Faruk BAL
Siyasal Bilgiler Fakültesi Dergisi (İSMUS), II/2 (2017), s. 23-56
Batı Avrupa’da ortaya çıkan siyasi ve iktisadi gelişmelere ilave uluslararası alanda ortaya çıkan gelişmelerin etkisiyle XVIII. yüzyılın başlarından itibaren, Osmanlı ve İspanya devletleri arasında yakınlaşma başladı. XVIII. yüzyılın başında İspanya’da hanedanın el değiştirmesinin bu yakınlaşmada önemli bir yeri vardır. Tahtın yeni varisleri Osmanlı Devletiyle antlaşma yapmaya istekliydiler. Osmanlı Devletiyle varılacak bir antlaşma neticesinde İspanya, doğrudan ticaretin faydalarından yararlanmakla kalmayacak Kuzey Afrika kıyılarından ticarî aktivitelerine ve kıyılarına karşı gerçekleşen saldırılardan korunacaktı. Antlaşma, İspanya’nın İslam dünyası ile ekonomik ilişkilerini geliştirecekti. Uzun uğraşlar sonucu 1782 yılında İspanya ve Osmanlı devletleri arasında bir barış ve ticaret antlaşması imzalandı. Barış antlaşmasının ardından her iki tarafın birbirlerini tanıma çabaları başladı. Antlaşma sonrası ortaya çıkan ilk eserler İstanbul’a giden İspanyol görevliler tarafından kaleme alındı. Bu eserlerden biri Gabriel de Aristizábal’ın 1784 yılında İstanbul’a yaptığı seferde ortaya çıktı. José Moreno bu yolculukta Osmanlı Devleti hakkında rapor yazmakla görevlendirilmişti. Böylece “1784 Yılında İstanbul’a Seyahat” başlıklı çalışma kaleme alındı. Eser, III. Carlos’un ve onun Başnazırı Floridablanca’nın Akdeniz politikalarıyla yakından bağlantılıdır. 1784 Yılında İstanbul’a Seyahat kitabında yer alan iki ara açıklama bu çalışmanın konusunu teşkil etmektedir.

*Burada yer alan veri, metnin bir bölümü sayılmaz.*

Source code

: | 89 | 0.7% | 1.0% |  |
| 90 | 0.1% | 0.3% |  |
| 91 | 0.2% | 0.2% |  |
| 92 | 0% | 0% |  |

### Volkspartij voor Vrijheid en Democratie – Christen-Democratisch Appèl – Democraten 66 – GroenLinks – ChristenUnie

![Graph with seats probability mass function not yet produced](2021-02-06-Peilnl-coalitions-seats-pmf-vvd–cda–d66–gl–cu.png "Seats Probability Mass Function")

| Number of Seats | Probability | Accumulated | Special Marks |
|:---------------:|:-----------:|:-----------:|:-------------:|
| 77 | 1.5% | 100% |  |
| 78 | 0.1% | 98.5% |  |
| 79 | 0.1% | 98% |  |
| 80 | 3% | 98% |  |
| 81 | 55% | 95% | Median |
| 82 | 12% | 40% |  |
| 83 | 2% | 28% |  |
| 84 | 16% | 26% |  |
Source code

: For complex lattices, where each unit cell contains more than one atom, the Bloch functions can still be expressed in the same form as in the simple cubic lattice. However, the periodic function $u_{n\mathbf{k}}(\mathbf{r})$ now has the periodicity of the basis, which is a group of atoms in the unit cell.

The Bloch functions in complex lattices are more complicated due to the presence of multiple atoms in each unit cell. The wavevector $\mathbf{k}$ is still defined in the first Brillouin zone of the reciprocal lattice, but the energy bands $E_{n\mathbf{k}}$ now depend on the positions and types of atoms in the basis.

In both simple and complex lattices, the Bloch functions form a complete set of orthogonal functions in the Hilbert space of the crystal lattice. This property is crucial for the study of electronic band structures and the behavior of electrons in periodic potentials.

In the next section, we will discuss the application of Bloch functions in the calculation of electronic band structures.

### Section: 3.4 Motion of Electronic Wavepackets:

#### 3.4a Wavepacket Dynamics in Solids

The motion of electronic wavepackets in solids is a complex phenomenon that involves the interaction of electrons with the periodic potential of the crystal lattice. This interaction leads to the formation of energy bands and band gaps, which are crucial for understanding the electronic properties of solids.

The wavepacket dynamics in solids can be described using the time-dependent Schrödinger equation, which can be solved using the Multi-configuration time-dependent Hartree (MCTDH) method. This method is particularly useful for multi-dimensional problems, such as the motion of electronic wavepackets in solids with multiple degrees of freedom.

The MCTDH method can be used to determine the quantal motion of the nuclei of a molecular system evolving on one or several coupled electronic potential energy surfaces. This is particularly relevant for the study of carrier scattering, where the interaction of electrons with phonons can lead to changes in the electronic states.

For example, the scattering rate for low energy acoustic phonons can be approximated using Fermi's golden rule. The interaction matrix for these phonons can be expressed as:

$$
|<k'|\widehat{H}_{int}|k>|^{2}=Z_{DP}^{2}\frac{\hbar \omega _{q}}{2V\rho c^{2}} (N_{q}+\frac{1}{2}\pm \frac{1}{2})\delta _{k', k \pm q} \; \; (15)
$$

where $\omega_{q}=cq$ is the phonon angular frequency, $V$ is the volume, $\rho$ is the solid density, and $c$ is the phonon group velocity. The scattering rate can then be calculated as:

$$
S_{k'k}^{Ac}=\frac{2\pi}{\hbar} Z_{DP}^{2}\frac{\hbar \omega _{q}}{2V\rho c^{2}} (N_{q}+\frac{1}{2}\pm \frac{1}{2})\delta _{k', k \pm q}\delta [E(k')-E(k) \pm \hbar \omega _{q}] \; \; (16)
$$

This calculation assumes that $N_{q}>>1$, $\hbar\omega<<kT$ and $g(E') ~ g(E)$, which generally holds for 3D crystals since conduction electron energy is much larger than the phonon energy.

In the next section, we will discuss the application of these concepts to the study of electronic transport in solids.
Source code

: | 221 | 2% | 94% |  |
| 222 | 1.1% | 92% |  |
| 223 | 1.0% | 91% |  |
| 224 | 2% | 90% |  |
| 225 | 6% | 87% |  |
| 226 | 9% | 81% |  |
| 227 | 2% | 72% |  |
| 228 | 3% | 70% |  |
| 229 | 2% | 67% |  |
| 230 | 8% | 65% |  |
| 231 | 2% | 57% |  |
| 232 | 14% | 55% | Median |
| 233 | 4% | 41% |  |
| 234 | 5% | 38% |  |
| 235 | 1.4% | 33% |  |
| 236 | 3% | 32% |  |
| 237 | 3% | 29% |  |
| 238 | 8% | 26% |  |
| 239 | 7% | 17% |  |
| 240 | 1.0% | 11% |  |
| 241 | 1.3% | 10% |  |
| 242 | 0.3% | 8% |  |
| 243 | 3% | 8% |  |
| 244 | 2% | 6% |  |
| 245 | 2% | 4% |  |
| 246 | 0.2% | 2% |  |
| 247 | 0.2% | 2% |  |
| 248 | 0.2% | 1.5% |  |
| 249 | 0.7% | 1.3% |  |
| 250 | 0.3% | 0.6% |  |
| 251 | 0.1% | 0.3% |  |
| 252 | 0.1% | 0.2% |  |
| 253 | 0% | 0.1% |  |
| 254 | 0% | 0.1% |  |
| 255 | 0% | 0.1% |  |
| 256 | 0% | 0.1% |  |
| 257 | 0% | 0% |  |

Uluslararası alanda değişen siyasî ve iktisadî koşullar nedeniyle iki imparatorluğun birbirlerine yakınlaşma istekleri, birbirlerinden beklentileri ve barış süreciyle ortaya çıkan yeni dönemin Osmanlı-İspanya ilişkilerinde ne gibi sonuçlar doğurduğu konunun sınırları içerisinde ele alınmıştır.